La galería de historia natural del Museo del Quindío, con un ecosistema de palma de cera reconstruido y exhibiciones de biodiversidad andina

La escena del café en Armenia es más difusa que en Salento pero más honesta sobre lo que es. Hay cafés de especialidad en el Barrio El Bosque — lugares de tercera ola con pour-overs y menús de degustación — pero también están las tiendas de esquina donde el café llega en vasos pequeños endulzado con panela y nadie actúa nada. Preferí los últimos, en parte por el precio (cincuenta centavos, siempre cincuenta centavos) y en parte por la compañía: la tienda cerca de mi hotel era llevada por una mujer llamada Rosario que hacía su tinto con granos que compraba directamente a la finca de un primo y quien me dijo, sin particular orgullo, que lo había hecho así durante veintidós años.

El memorial del terremoto en la ciudad merece una hora tranquila. Armenia fue devastada por el terremoto de 1999 — más de mil muertos, el centro histórico en gran parte destruido — y la ciudad reconstruyó con una rapidez visible en su arquitectura: muchos de los bloques centrales son claramente post-terremoto, utilitarios, eficientes. Pero en el parque cerca del antiguo centro cívico hay elementos del memorial que son genuinamente conmovedores: una lista de nombres, un fragmento de fachada de un edificio derrumbado conservado bajo cristal, fotografías de la operación de rescate en los días posteriores.

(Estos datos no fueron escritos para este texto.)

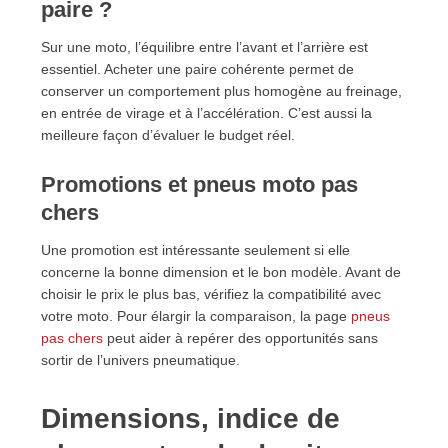
paire ?
Sur une moto, l’équilibre entre l’avant et l’arrière est
essentiel. Acheter une paire cohérente permet de
conserver un comportement plus homogène au freinage,
en entrée de virage et à l’accélération. C’est aussi la
meilleure façon d’évaluer le budget réel.
Promotions et pneus moto pas
chers
Une promotion est intéressante seulement si elle
concerne la bonne dimension et le bon modèle. Avant de
choisir le prix le plus bas, vérifiez la compatibilité avec
votre moto. Pour élargir la comparaison, la page
pneus
pas chers
peut aider à repérer des opportunités sans
sortir de l’univers pneumatique.
Dimensions, indice de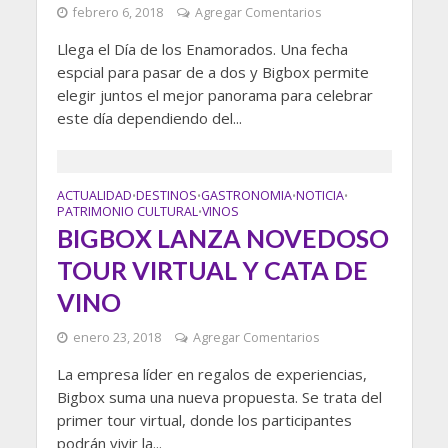
febrero 6, 2018
Agregar Comentarios
Llega el Día de los Enamorados. Una fecha
espcial para pasar de a dos y Bigbox permite
elegir juntos el mejor panorama para celebrar
este día dependiendo del...
ACTUALIDAD
DESTINOS
GASTRONOMIA
NOTICIA
•
•
•
•
PATRIMONIO CULTURAL
VINOS
•
BIGBOX LANZA NOVEDOSO
TOUR VIRTUAL Y CATA DE
VINO
enero 23, 2018
Agregar Comentarios
La empresa líder en regalos de experiencias,
Bigbox suma una nueva propuesta. Se trata del
primer tour virtual, donde los participantes
podrán vivir la...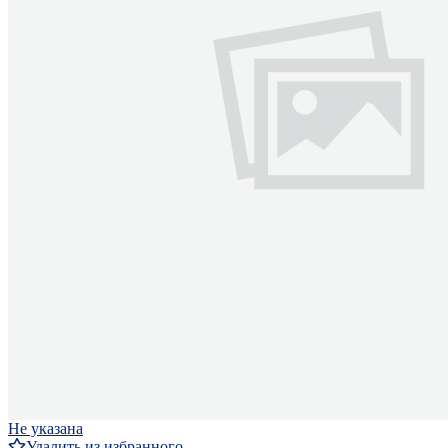
Не указана
Удалить из избранного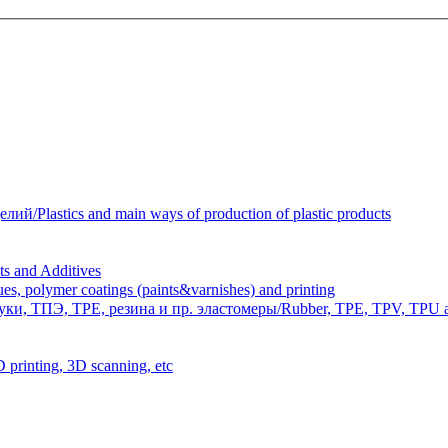
Plastics and main ways of production of plastic products
 and Additives
polymer coatings (paints&varnishes) and printing
и, ТПЭ, TPE, резина и пр. эластомеры/Rubber, TPE, TPV, TPU an
inting, 3D scanning, etc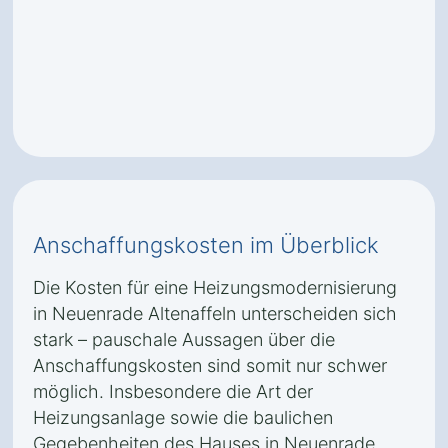
Anschaffungskosten im Überblick
Die Kosten für eine Heizungsmodernisierung
in Neuenrade Altenaffeln unterscheiden sich
stark – pauschale Aussagen über die
Anschaffungskosten sind somit nur schwer
möglich. Insbesondere die Art der
Heizungsanlage sowie die baulichen
Gegebenheiten des Hauses in Neuenrade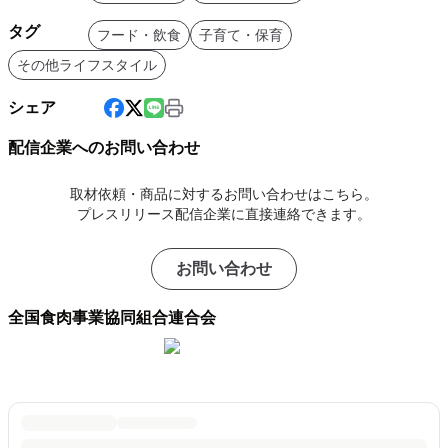
タグ
フード・飲食
子育て・保育
その他ライフスタイル
シェア
配信企業へのお問い合わせ
取材依頼・商品に対するお問い合わせはこちら。
プレスリリース配信企業に直接連絡できます。
お問い合わせ
全国食肉事業協同組合連合会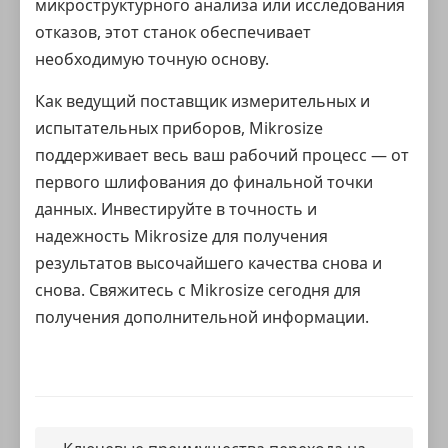
микроструктурного анализа или исследования
отказов, этот станок обеспечивает
необходимую точную основу.
Как ведущий поставщик измерительных и
испытательных приборов, Mikrosize
поддерживает весь ваш рабочий процесс — от
первого шлифования до финальной точки
данных. Инвестируйте в точность и
надежность Mikrosize для получения
результатов высочайшего качества снова и
снова. Свяжитесь с Mikrosize сегодня для
получения дополнительной информации.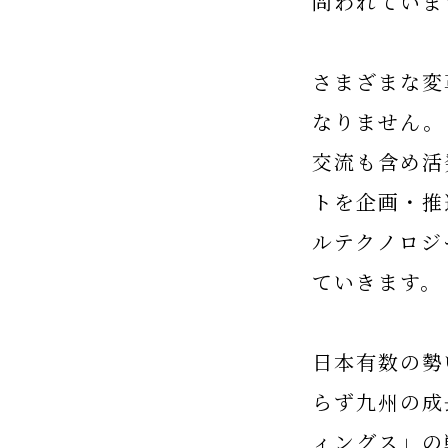
問われていま
さまざまな変
なりません。
交流も含め活
トを企画・推
ルテクノロジ
ていきます。
日本有数の勢
らず九州の成
ィングス」の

Una cafetería de especialidad en el Barrio El Bosque de Armenia, con luz solar cayendo a través de grandes ventanas sobre un mostrador de madera

El Parque de la Vida, un largo paseo peatonal al sur del centro, es donde la ciudad muestra su optimismo post-terremoto más claramente. Amplio, arbolado, con fuentes y parques infantiles y una multitud dominical de corredores, familias y parejas en bicicletas de alquiler. Es el parque de una ciudad que decidió, después de perder tanto, que haría algo bueno.

Cuando ir: Armenia es un destino durante todo el año — es principalmente una puerta de entrada, y los vuelos funcionan independientemente de la temporada. Pero la vida propia de la ciudad se ve mejor en los meses secos (diciembre-febrero, junio-agosto) cuando la plaza se llena por las noches y los asientos al aire libre en los puestos del mercado se mantienen llenos pasado el anochecer.